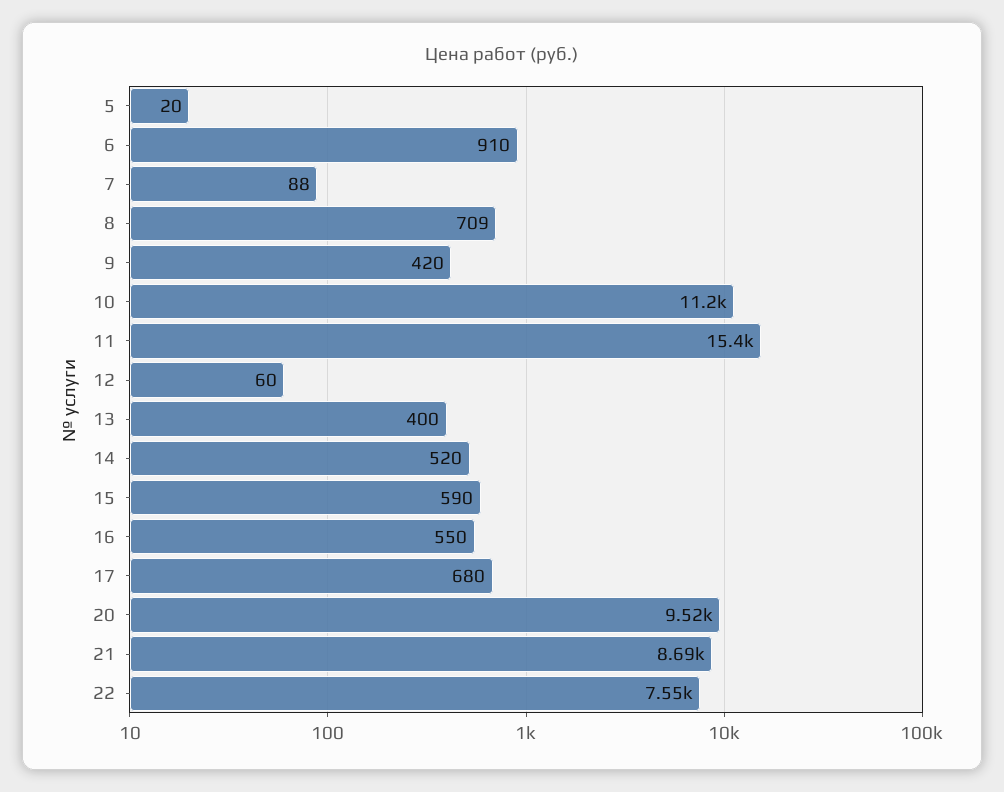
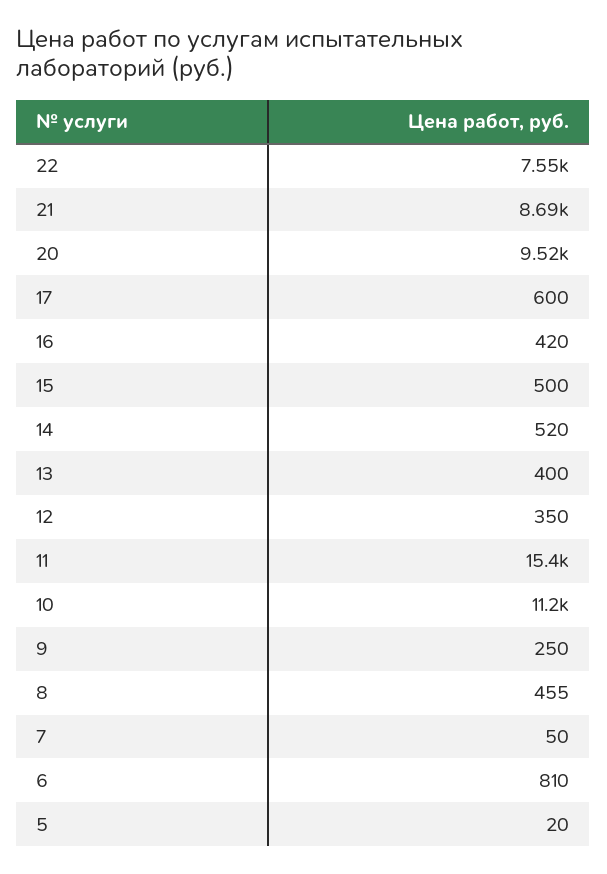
6: 910 -> 810
7: 88 -> 50
8: 709 -> 455
9: 420 -> 250
12: 60 -> 350
15: 590 -> 500
16: 550 -> 420
17: 680 -> 600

+-------+

WHAT TO DO: With the pictures set aside, repeat every entry above exactly.

SOLUTION TO THIS EXERCISE:
6: 910 -> 810
7: 88 -> 50
8: 709 -> 455
9: 420 -> 250
12: 60 -> 350
15: 590 -> 500
16: 550 -> 420
17: 680 -> 600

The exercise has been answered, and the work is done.